Before taking on that role, Schlemmer had already conceived, designed, and staged his most famous work, Das Triadische Ballet (The Triadic Ballet). “Schlemmer’s main theme,” says scholar and choreographer Debra McCall, “is always the abstract versus the figurative and his work is all about the conciliation of polarities—what he himself called the Apollonian and Dionysian. [He], like others, felt that mechanization and the abstract were two main themes of the day. But he did not want to reduce the dancers to automatons.” These concerns were shared by many modernists, who felt that the idiosyncrasies of the human could easily become subsumed in the seductive orderliness of machines. 08_triadicballetoskar-schlemmer4 

Schlemmer’s intentions for The Triadic Ballet translate—in the descriptions of Dangerous Minds’ Amber Frost—to “sets [that] are minimal, emphasizing perspective and clean lines.

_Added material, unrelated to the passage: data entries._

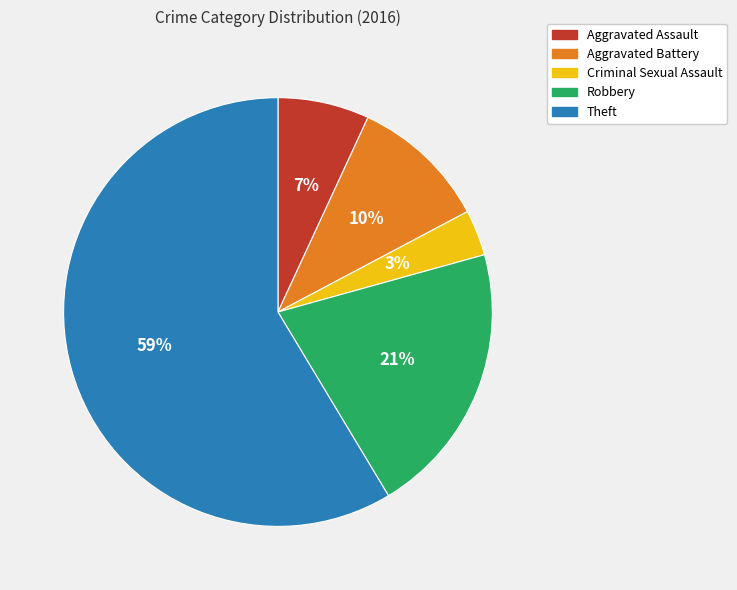

Do Aggravated Battery and Theft together represent more than half of the pie?

Yes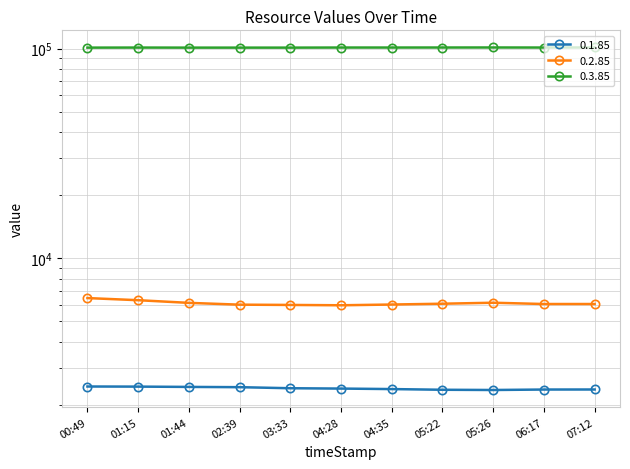

At which label does 0.1.85 first exceed 2389?

00:49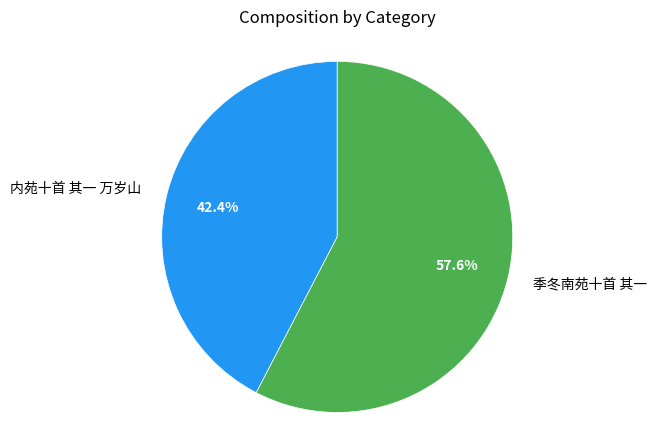

What percentage do 内苑十首 其一 万岁山 and 季冬南苑十首 其一 together represent?

100.0%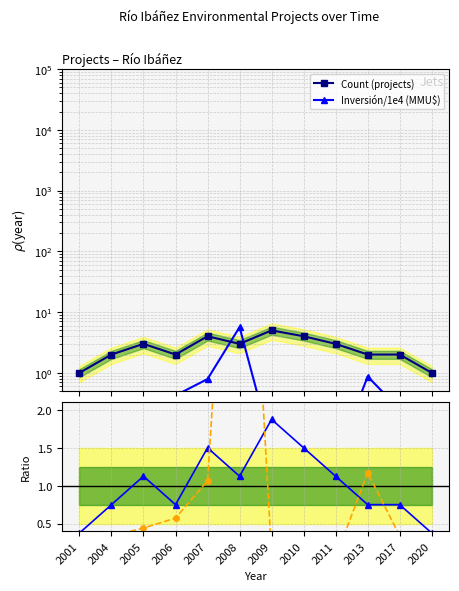

Which series ends up on top after the final intersection of Count (projects) and Inversión/1e4 (MMU$)?

Count (projects)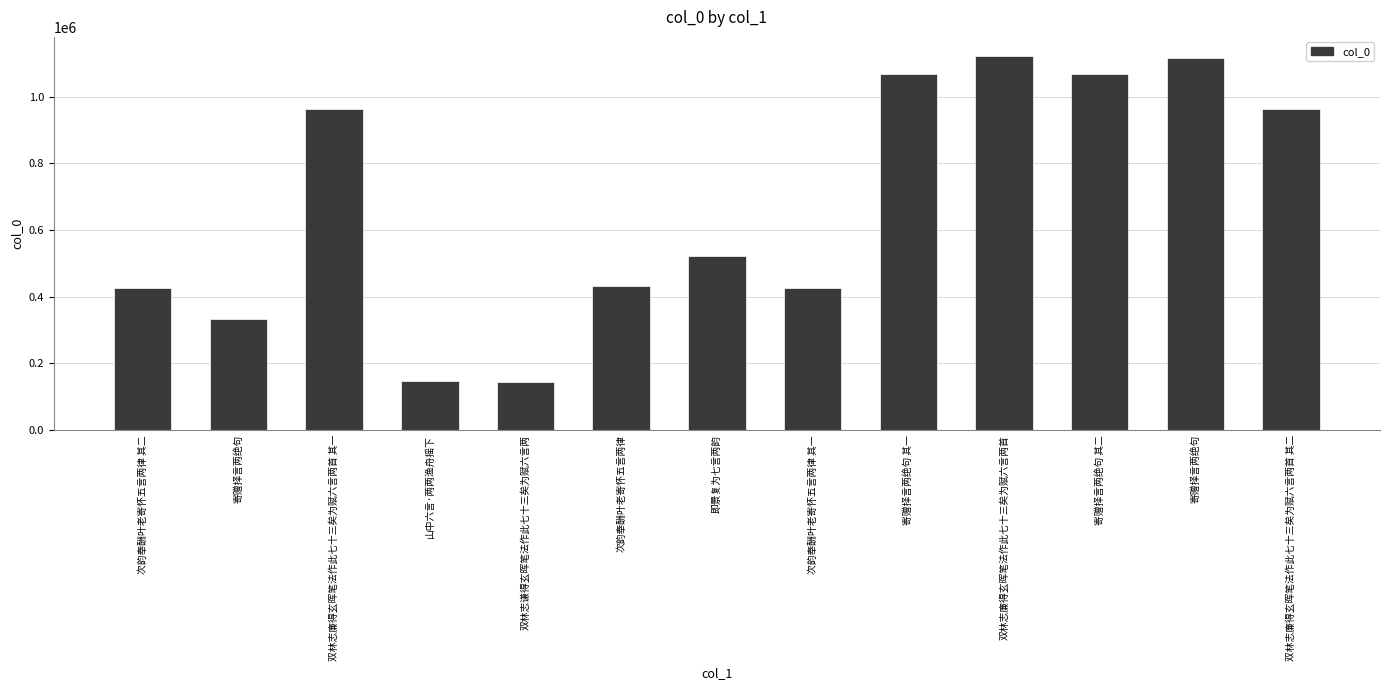

Does the chart contain any negative values?

No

The choreography is limited by the bulky, sculptural, geometric costumes, the movement stiflingly deliberate, incredibly mechanical and mathy, with a rare hint at any fluid dance. The whole thing is daringly weird and strangely mesmerizing.” You can see black and white still images from the original 1922 production above (and see even more at Dangerous Minds). To view these bizarrely costumed figures in motion, watch the video at the top, a 1970 recreation in full, brilliant color. triadic-ballet-notes 

For various reasons, The Triadic Ballet has rarely been restaged, though its influence on futuristic dance and costuming is considerable. The Triadic Ballet is “a pioneering example of multi-media theater,” wrote Jack Anderson in review of a 1985 New York production; Schlemmer “turned to choreography,” writes Anderson, “because of his concern for the relationships of figures in space.” Given that the guiding principle of the work is a geometric one, we do not see much movement we associate with traditional dance. Instead the ballet looks like pantomime or puppet show, with figures in awkward costumes tracing various shapes around the stage and each other. triadic-group-photo-and-eight-scene-photos 

As you can see in the images further up, Schlemmer left few notes regarding the choreography, but he did sketch out the grouping and costuming of each of the three movements. (You can zoom in and get a closer look at the sketches above at the Bauhaus-archiv Museum.) As Anderson writes of the 1985 revived production, “unfortunately, Schlemmer’s choreography for these figures was forgotten long ago, and any new production must be based upon research and intuition.” The basic outlines are not difficult to recover. Inspired by Arnold Schoenberg’s Pierrot Lunaire, Schlemmer began to see ballet and pantomime as free from the baggage of traditional theater and opera. Drawing from the stylizations of pantomime, puppetry, and Commedia dell’Arte, Schlemmer further abstracted the human form in discrete shapes—cylindrical necks, spherical heads, etc—to create what he called “figurines.” The costuming, in a sense, almost dictates the jerky, puppet-like movements of the dancers. (These three costumes below date from the 1970 recreation of the piece.) 10_tradic-ballet-3-figures 

Schlemmer’s radical production has somehow not achieved the level of recognition of other avant-garde ballets of the time, including Schoenberg’s Pierrot Lunaire and Stravinsky’s, Nijinsky-choreographed The Rite of Spring. The Triadic Ballet, with music composed by Paul Hindemith, toured between 1922 and 1929, representing the ethos of the Bauhaus school, but at the end of that period, Schlemmer was forced to leave “an increasingly volatile Germany,” writes Frost. Revivals of the piece, such as a 1930 exhibition in Paris, tended to focus on the “figurines” rather than the dance. Schlemmer made many similar performance pieces in the 20s (such as a “mechanical cabaret”) that brought together industrial design, dance, and gesture. But perhaps his greatest legacy is the bizarre costumes, which were worn and copied at various Bauhaus costume parties and which went on to directly inspire the look of Fritz Lang’s Metropolis and the glorious excesses of David Bowie’s Ziggy Stardust stage show.